[Stored data]
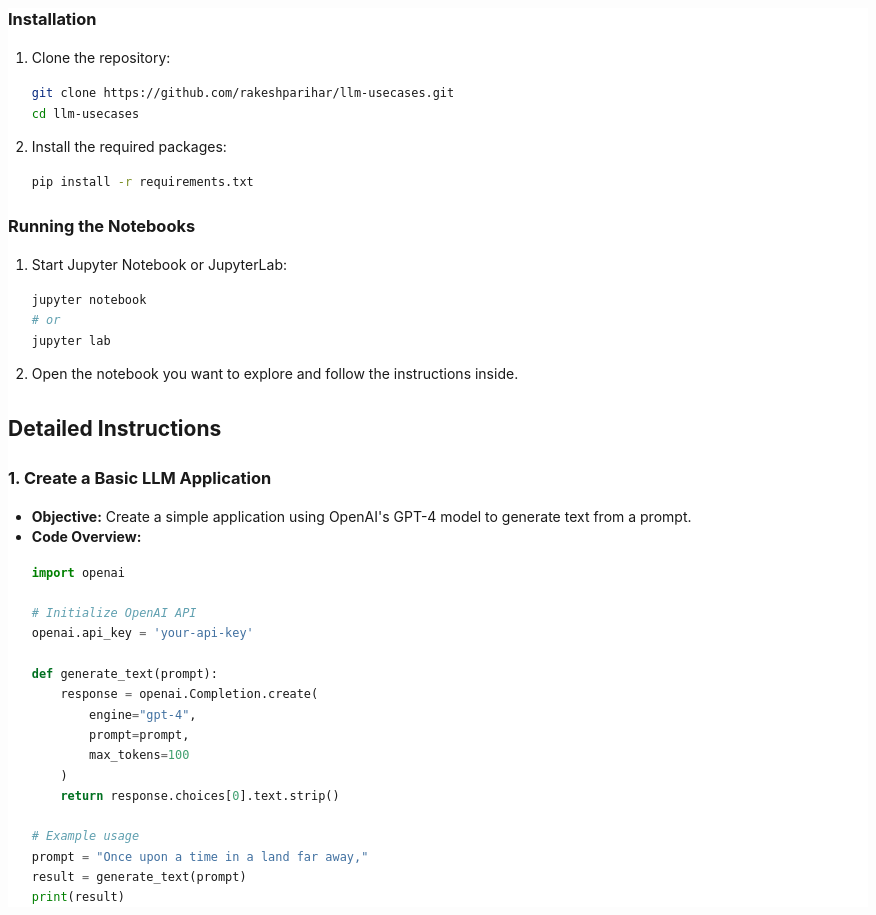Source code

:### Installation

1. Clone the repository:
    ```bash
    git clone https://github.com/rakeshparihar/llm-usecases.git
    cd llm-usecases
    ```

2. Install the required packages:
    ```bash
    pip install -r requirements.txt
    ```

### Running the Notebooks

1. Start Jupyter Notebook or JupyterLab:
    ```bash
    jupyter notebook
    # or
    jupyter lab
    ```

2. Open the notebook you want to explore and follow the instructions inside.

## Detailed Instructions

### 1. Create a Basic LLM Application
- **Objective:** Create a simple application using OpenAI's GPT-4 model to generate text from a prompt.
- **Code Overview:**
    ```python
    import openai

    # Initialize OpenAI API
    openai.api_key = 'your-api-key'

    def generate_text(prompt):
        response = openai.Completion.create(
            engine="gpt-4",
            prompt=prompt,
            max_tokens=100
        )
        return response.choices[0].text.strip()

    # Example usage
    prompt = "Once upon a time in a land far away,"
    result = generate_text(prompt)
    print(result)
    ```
---
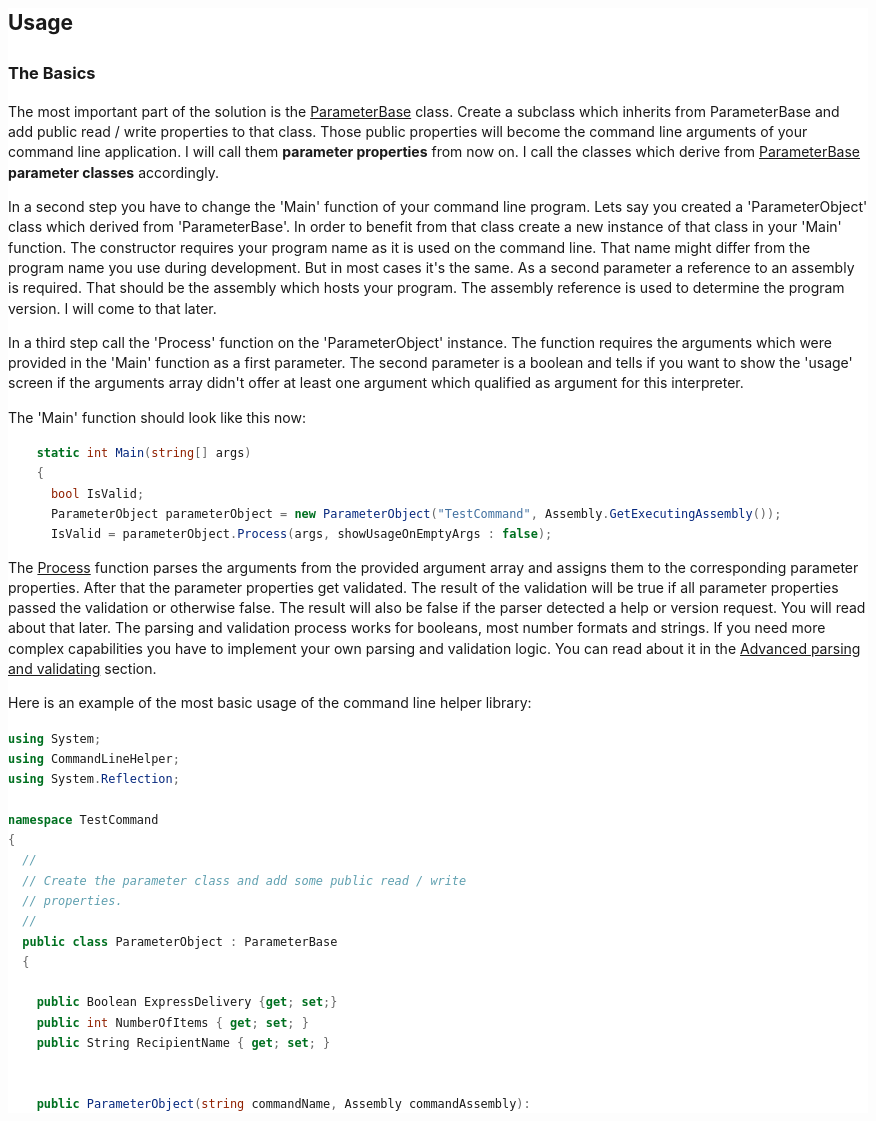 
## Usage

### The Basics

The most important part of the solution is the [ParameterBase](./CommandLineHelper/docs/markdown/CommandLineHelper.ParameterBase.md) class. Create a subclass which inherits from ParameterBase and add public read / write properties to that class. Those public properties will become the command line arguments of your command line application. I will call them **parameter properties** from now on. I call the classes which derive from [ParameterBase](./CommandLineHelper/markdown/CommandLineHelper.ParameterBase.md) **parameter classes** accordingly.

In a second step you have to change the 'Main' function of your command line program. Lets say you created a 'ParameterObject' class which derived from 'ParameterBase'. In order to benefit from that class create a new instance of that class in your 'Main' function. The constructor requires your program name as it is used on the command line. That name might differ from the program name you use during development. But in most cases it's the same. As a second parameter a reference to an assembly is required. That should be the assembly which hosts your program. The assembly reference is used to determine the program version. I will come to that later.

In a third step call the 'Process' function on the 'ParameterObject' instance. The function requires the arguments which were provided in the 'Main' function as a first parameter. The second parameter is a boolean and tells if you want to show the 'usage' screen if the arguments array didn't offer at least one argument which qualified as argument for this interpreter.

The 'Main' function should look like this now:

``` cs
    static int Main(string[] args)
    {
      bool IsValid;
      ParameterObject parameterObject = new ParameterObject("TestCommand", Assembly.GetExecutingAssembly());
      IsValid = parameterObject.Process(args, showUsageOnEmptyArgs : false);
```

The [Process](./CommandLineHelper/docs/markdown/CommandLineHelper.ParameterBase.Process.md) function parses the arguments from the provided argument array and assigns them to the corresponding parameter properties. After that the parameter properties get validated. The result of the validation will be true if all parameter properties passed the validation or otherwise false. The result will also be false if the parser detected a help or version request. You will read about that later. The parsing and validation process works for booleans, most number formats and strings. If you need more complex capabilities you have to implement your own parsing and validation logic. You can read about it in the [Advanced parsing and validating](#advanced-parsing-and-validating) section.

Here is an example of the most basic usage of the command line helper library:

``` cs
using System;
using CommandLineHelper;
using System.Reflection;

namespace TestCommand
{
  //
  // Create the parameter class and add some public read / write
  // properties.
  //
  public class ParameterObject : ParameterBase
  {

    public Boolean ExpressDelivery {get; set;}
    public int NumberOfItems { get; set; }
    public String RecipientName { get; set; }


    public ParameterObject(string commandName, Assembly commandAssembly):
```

▸ **Task to carry out**
Copy out each line of the data in which the word "want" appears.

▸ **Solution below**
2. Open the notebook you want to explore and follow the instructions inside.
In a third step call the 'Process' function on the 'ParameterObject' instance. The function requires the arguments which were provided in the 'Main' function as a first parameter. The second parameter is a boolean and tells if you want to show the 'usage' screen if the arguments array didn't offer at least one argument which qualified as argument for this interpreter.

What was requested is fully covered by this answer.